Source records
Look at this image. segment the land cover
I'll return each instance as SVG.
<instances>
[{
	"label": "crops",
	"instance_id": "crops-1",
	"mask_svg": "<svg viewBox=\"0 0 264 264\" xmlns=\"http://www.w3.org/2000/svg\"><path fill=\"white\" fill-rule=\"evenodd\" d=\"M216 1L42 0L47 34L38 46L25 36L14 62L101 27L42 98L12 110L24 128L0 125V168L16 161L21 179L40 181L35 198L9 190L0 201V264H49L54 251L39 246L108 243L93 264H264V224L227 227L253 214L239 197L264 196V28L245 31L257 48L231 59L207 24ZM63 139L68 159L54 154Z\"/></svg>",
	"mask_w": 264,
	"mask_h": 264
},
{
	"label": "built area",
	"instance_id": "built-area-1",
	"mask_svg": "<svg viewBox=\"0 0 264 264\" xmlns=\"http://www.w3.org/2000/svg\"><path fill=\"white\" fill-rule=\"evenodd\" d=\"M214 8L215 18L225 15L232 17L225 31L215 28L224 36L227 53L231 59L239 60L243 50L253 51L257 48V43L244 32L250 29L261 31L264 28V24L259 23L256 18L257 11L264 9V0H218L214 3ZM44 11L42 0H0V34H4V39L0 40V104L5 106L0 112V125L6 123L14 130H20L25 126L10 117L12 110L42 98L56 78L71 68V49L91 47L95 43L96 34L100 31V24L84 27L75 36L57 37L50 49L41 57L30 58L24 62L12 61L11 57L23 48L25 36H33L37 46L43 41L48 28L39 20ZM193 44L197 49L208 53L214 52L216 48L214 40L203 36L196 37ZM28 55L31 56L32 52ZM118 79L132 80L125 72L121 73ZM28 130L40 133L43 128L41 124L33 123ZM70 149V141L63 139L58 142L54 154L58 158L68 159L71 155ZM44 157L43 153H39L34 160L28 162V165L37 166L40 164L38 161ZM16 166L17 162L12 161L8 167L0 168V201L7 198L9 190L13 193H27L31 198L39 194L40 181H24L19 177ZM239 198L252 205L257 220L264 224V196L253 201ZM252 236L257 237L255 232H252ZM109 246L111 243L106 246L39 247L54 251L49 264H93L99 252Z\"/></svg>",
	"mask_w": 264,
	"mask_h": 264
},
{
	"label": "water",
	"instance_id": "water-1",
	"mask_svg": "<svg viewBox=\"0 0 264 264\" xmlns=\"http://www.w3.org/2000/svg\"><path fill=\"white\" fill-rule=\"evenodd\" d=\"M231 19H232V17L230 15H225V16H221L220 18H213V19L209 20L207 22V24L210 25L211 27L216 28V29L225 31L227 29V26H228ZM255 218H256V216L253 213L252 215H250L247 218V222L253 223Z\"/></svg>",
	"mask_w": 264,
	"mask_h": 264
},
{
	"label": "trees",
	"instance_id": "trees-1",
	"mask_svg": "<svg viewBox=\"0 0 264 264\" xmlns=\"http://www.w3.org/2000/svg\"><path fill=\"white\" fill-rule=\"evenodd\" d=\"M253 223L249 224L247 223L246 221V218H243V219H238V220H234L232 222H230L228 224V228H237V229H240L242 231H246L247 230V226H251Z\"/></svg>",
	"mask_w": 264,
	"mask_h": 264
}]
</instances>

→ **AIM OF THE TASK**
Set all of the entries down again, exactly as they were given.

→ **THE RESPONSE**
Look at this image. segment the land cover
I'll return each instance as SVG.
<instances>
[{
	"label": "crops",
	"instance_id": "crops-1",
	"mask_svg": "<svg viewBox=\"0 0 264 264\" xmlns=\"http://www.w3.org/2000/svg\"><path fill=\"white\" fill-rule=\"evenodd\" d=\"M216 1L42 0L47 34L38 46L25 36L14 62L101 27L42 98L12 110L24 128L0 125V168L16 161L21 179L40 181L35 198L9 190L0 201V264H49L54 251L39 246L108 243L93 264H264V224L227 227L253 214L239 197L264 196V28L245 31L257 48L231 59L207 24ZM63 139L68 159L54 154Z\"/></svg>",
	"mask_w": 264,
	"mask_h": 264
},
{
	"label": "built area",
	"instance_id": "built-area-1",
	"mask_svg": "<svg viewBox=\"0 0 264 264\" xmlns=\"http://www.w3.org/2000/svg\"><path fill=\"white\" fill-rule=\"evenodd\" d=\"M214 8L215 18L225 15L232 17L225 31L215 28L224 36L227 53L231 59L239 60L243 50L253 51L257 48V43L244 32L250 29L261 31L264 28V24L259 23L256 18L257 11L264 9V0H218L214 3ZM44 11L42 0H0V34H4V39L0 40V104L5 106L0 112V125L6 123L14 130H20L25 126L10 117L12 110L42 98L56 78L71 68V49L91 47L95 43L96 34L100 31V24L84 27L75 36L57 37L50 49L41 57L30 58L24 62L12 61L11 57L23 48L25 36H33L37 46L43 41L48 28L39 20ZM193 44L197 49L208 53L214 52L216 48L214 40L203 36L196 37ZM28 55L31 56L32 52ZM118 79L132 80L125 72L121 73ZM28 130L40 133L43 128L41 124L33 123ZM70 149V141L63 139L58 142L54 154L58 158L68 159L71 155ZM44 157L43 153H39L34 160L28 162V165L37 166L40 164L38 161ZM16 166L17 162L12 161L8 167L0 168V201L7 198L9 190L13 193H27L31 198L39 194L40 181H24L19 177ZM239 198L252 205L257 220L264 224V196L253 201ZM252 236L257 237L255 232H252ZM109 246L111 243L106 246L39 247L54 251L49 264H93L99 252Z\"/></svg>",
	"mask_w": 264,
	"mask_h": 264
},
{
	"label": "water",
	"instance_id": "water-1",
	"mask_svg": "<svg viewBox=\"0 0 264 264\" xmlns=\"http://www.w3.org/2000/svg\"><path fill=\"white\" fill-rule=\"evenodd\" d=\"M231 19H232V17L230 15H225V16H221L220 18H213V19L209 20L207 22V24L210 25L211 27L216 28V29L225 31L227 29V26H228ZM255 218H256V216L253 213L252 215H250L247 218V222L253 223Z\"/></svg>",
	"mask_w": 264,
	"mask_h": 264
},
{
	"label": "trees",
	"instance_id": "trees-1",
	"mask_svg": "<svg viewBox=\"0 0 264 264\" xmlns=\"http://www.w3.org/2000/svg\"><path fill=\"white\" fill-rule=\"evenodd\" d=\"M253 223L249 224L247 223L246 221V218H243V219H238V220H234L232 222H230L228 224V228H237V229H240L242 231H246L247 230V226H251Z\"/></svg>",
	"mask_w": 264,
	"mask_h": 264
}]
</instances>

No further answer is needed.